Granger received a $2 million NIH award - and perfect score - for the “Cardiovascular-Renal Research Center’s Hypertension and Cardiorenal Diseases Research (HCDR) Training Program, while Dr. Michael Ryan, UMMC professor of physiology and biophysics and director of graduate studies, obtained a $414,000 NIH grant - and immaculate tally - for the “Mississippi Diversity in Hypertension and Cardiorenal Research Program.”

No less an authority than Dr. David D. Gutterman, Northwestern Mutual Professor of Medicine and senior associate director of the Cardiovascular Center at the Medical College of Wisconsin, described the Medical Center’s two “Perfect 10” NIH research grant scores as “an extraordinarily unusual achievement.”

Portrait of David Gutterman

“It signifies incredibly impactful, innovative and well-written grants with no weaknesses,” Gutterman said. “The best of the best rarely achieve this score, since each of the dozen or more members of the NIH review panel must be in agreement to allow for such an outcome.
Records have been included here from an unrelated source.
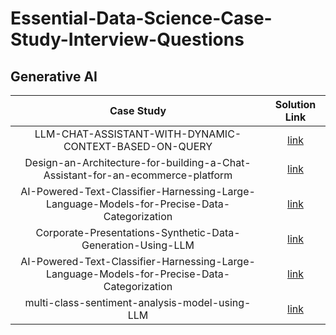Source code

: # Essential-Data-Science-Case-Study-Interview-Questions
## Generative AI
| Case Study  |Solution Link   |
| :------------: | :------------: |
|LLM-CHAT-ASSISTANT-WITH-DYNAMIC-CONTEXT-BASED-ON-QUERY   | [link ](https://github.com/Sakil786/LLM-CHAT-ASSISTANT-WITH-DYNAMIC-CONTEXT-BASED-ON-QUERY "link ") |
|Design-an-Architecture-for-building-a-Chat-Assistant-for-an-ecommerce-platform   | [link ](https://github.com/Sakil786/Design-an-Architecture-for-building-a-Chat-Assistant-for-an-ecommerce-platform "link ") |
|AI-Powered-Text-Classifier-Harnessing-Large-Language-Models-for-Precise-Data-Categorization   | [link ](https://github.com/Sakil786/AI-Powered-Text-Classifier-Harnessing-Large-Language-Models-for-Precise-Data-Categorization "link ") |
|Corporate-Presentations-Synthetic-Data-Generation-Using-LLM   | [link ](https://github.com/Sakil786/Corporate-Presentations-Synthetic-Data-Generation-Using-LLM "link ") |
|AI-Powered-Text-Classifier-Harnessing-Large-Language-Models-for-Precise-Data-Categorization   | [link ](https://github.com/Sakil786/AI-Powered-Text-Classifier-Harnessing-Large-Language-Models-for-Precise-Data-Categorization "link ") |
|multi-class-sentiment-analysis-model-using-LLM   | [link ](https://github.com/Sakil786/multi-class-sentiment-analysis-model-using-LLM "link ") |
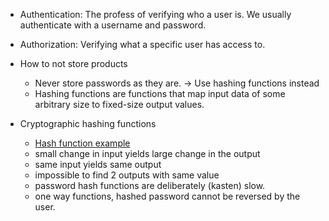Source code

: * Authentication: The profess of verifying who a user is. We usually authenticate with a username and password.

* Authorization: Verifying what a specific user has access to.

* How to not store products
    * Never store passwords as they are. -> Use hashing functions instead
    * Hashing functions are functions that map input data of some arbitrary size to fixed-size output values.


* Cryptographic hashing functions
    * [Hash function example](https://upload.wikimedia.org/wikipedia/commons/thumb/5/58/Hash_table_4_1_1_0_0_1_0_LL.svg/1200px-Hash_table_4_1_1_0_0_1_0_LL.svg.png)
    * small change in input yields large change in the output
    * same input yields same output
    * impossible to find 2 outputs with same value
    * password hash functions are deliberately (kasten) slow.
    * one way functions, hashed password cannot be reversed by the user.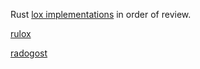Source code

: 
Rust [lox implementations](https://github.com/munificent/craftinginterpreters/wiki/Lox-implementations) in order of review.

[rulox](https://github.com/mariosangiorgio/rulox)

[radogost](https://github.com/radogost/rlox)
“Receiving a score of 10 is comparable to pitching a perfect game in Major League Baseball, an amateur bowler scoring 300 or an NFL running back rushing for 200 yards in a single game. Having two grants from the same school simultaneously receive such a score is unprecedented, as far as I can tell.

In its tenth year, the HCDR’s main objective, according to Granger, is to “recruit, train and mentor pre-doctoral and postdoctoral students in hypertension and cardiovascular renal research so that they become the next generation of researchers in this field.”

“To achieve this goal, the CRRC continues to provide a stimulating and productive mentoring environment for pre-doctoral and postdoctoral students,” he said. “The HCDR Training Program not only capitalizes on the expertise of a strong group of basic science and clinical investigators in the field of cardiovascular and renal research at UMMC, but also the resources provided by these established laboratories and the CRRC core facilities.”

“Receiving a perfect 10 is professional recognition of the incredible legacy of this program,” Gutterman said, “as well as its future potential for training effectiveness, recruitment, mentorship and development of the next generation of cardiovascular and renal scientists.

“As a member of the program’s External Advisory Committee, I am especially impressed, actually blown away, by the unparalleled success in recruiting outstanding trainees, including a high percentage of minority applicants. I know of no other program in the country that comes close to having such a rich pipeline of competitive candidates, especially minority candidates.”

The other “Perfect 10” awardee, the Mississippi Diversity in Hypertension and Cardiorenal Research Program, functions as a pipeline training grant for undergraduate students.

“The goal of the program was to provide resources that would increase the participation of underrepresented minorities in biomedical research and improve the pipeline for biomedical research careers,” Ryan said. “The objective, more specifically, is to annually provide financial support for 12 undergraduate students who are underrepresented minorities to participate in summer research at UMMC.”

The competitive renewal of the proposal was awarded for April 2020 through March 2025, which represent years 7 through 11 in the successful funding of the program.

Ryan credited the program’s strong outcomes during its early years for the top score on its competitive renewal application.

“Nearly all of the students funded by this grant ended up in biomedical research or health-related career paths,” he said. “Therefore, the grant achieved its overall goal, which increased the likelihood of earning more funding.

“Naturally the success of the program also hinges on the outstanding undergraduate students that I have been fortunate to fund, along with the mentors, graduate students, fellows and staff from each lab who spend time to make sure that these undergraduates have a good experience.”